When the thing arrived I was impressed by how clean the casing was and found it turned over ok, with good compression. The carb. seemed to move fine and there were no visible blockages, so I wondered what could have caused the problems the previous owner had experienced. While inspecting it I discovered both the silencer and the cylinder head screws were absolutely buggered, somebody had clearly been at them with a screwdriver and now a Philips head driver was just happily spinning in the heads. Right then, clearly some filling action was going to be needed to get them out and new ones would need sourcing. After a bit of a struggle I got all of them out, measured them and ordered new ones (M2.5 x 10mm for the head and M2.5 x 25mm for the silencer).

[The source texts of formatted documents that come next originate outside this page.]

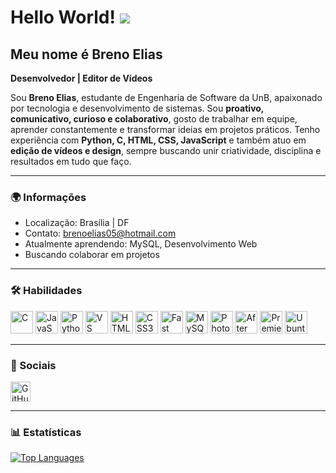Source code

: # Hello World! ![](https://user-images.githubusercontent.com/18350557/176309783-0785949b-9127-417c-8b55-ab5a4333674e.gif)  
## Meu nome é Breno Elias

**Desenvolvedor | Editor de Vídeos**

Sou **Breno Elias**, estudante de Engenharia de Software da UnB, apaixonado por tecnologia e desenvolvimento de sistemas. Sou **proativo, comunicativo, curioso e colaborativo**, gosto de trabalhar em equipe, aprender constantemente e transformar ideias em projetos práticos. Tenho experiência com **Python, C, HTML, CSS, JavaScript** e também atuo em **edição de vídeos e design**, sempre buscando unir criatividade, disciplina e resultados em tudo que faço.

---

### 🌍 Informações
- Localização: Brasília | DF  
- Contato: [brenoelias05@hotmail.com](mailto:brenoelias05@hotmail.com)  
- Atualmente aprendendo: MySQL, Desenvolvimento Web  
- Buscando colaborar em projetos

---

### 🛠 Habilidades

<p align="left">
  <a href="https://docs.microsoft.com/en-us/cpp/?view=msvc-170" target="_blank"><img src="https://raw.githubusercontent.com/danielcranney/readme-generator/main/public/icons/skills/c-colored.svg" alt="C" width="36" height="36"/></a>
  <a href="https://developer.mozilla.org/en-US/docs/Web/JavaScript" target="_blank"><img src="https://raw.githubusercontent.com/danielcranney/readme-generator/main/public/icons/skills/javascript-colored.svg" alt="JavaScript" width="36" height="36"/></a>
  <a href="https://www.python.org/" target="_blank"><img src="https://raw.githubusercontent.com/danielcranney/readme-generator/main/public/icons/skills/python-colored.svg" alt="Python" width="36" height="36"/></a>
  <a href="https://code.visualstudio.com/" target="_blank"><img src="https://raw.githubusercontent.com/danielcranney/readme-generator/main/public/icons/skills/visualstudiocode-colored.svg" alt="VS Code" width="36" height="36"/></a>
  <a href="https://developer.mozilla.org/en-US/docs/Glossary/HTML5" target="_blank"><img src="https://raw.githubusercontent.com/danielcranney/readme-generator/main/public/icons/skills/html5-colored.svg" alt="HTML5" width="36" height="36"/></a>
  <a href="https://www.w3.org/TR/CSS/#css" target="_blank"><img src="https://raw.githubusercontent.com/danielcranney/readme-generator/main/public/icons/skills/css3-colored.svg" alt="CSS3" width="36" height="36"/></a>
  <a href="https://fastapi.tiangolo.com/" target="_blank"><img src="https://raw.githubusercontent.com/danielcranney/readme-generator/main/public/icons/skills/fastapi-colored.svg" alt="Fast API" width="36" height="36"/></a>
  <a href="https://www.mysql.com/" target="_blank"><img src="https://raw.githubusercontent.com/danielcranney/readme-generator/main/public/icons/skills/mysql-colored.svg" alt="MySQL" width="36" height="36"/></a>
  <a href="https://www.adobe.com/products/photoshop.html" target="_blank"><img src="https://raw.githubusercontent.com/danielcranney/readme-generator/main/public/icons/skills/photoshop-colored-dark.svg" alt="Photoshop" width="36" height="36"/></a>
  <a href="https://www.adobe.com/products/aftereffects.html" target="_blank"><img src="https://raw.githubusercontent.com/danielcranney/readme-generator/main/public/icons/skills/aftereffects-colored-dark.svg" alt="After Effects" width="36" height="36"/></a>
  <a href="https://www.adobe.com/products/premiere.html" target="_blank"><img src="https://raw.githubusercontent.com/danielcranney/readme-generator/main/public/icons/skills/premierepro-colored-dark.svg" alt="Premiere Pro" width="36" height="36"/></a>
  <a href="https://ubuntu.com/" target="_blank"><img src="https://raw.githubusercontent.com/danielcranney/readme-generator/main/public/icons/skills/ubuntu-colored.svg" alt="Ubuntu" width="36" height="36"/></a>
</p>

---

### 🔗 Sociais

<p align="left">
  <a href="https://github.com/devvbreno" target="_blank">
    <img src="https://raw.githubusercontent.com/danielcranney/readme-generator/main/public/icons/socials/github.svg" width="32" height="32" alt="GitHub" />
  </a>
</p>

---

### 📊 Estatísticas

<a href="https://github.com/devvbreno" align="left">
  <img src="https://github-readme-stats.vercel.app/api/top-langs/?username=devvbreno&langs_count=10&title_color=0891b2&text_color=ffffff&icon_color=0891b2&bg_color=1c1917&hide_border=true&locale=en&custom_title=Top%20Languages" alt="Top Languages" />
</a>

While inspecting it with the silencer off I noticed the transfer port in the piston was facing the exhaust port, not the matching ports in the other side of the cylinder casting! Somebody had taken it apart  and put the liner back in the wrong way round which would have caused the fuel to be pushed up into the upper cylinder right next to the open exhaust port, almost certainly causing it to either run very badly, or not run at all! If I had to guess at the problem, this would be it.

New screws have now arrived, I’ve put it back together and yesterday afternoon I mounted it on my test stand and gave it a flick, I’m pleased to say the little 2 stroke now runs really nicely, throttle response is smooth, WOT sounds fine and it happily idles at a very low RPM.

Quite pleased then! Just need to find something to build to put it in.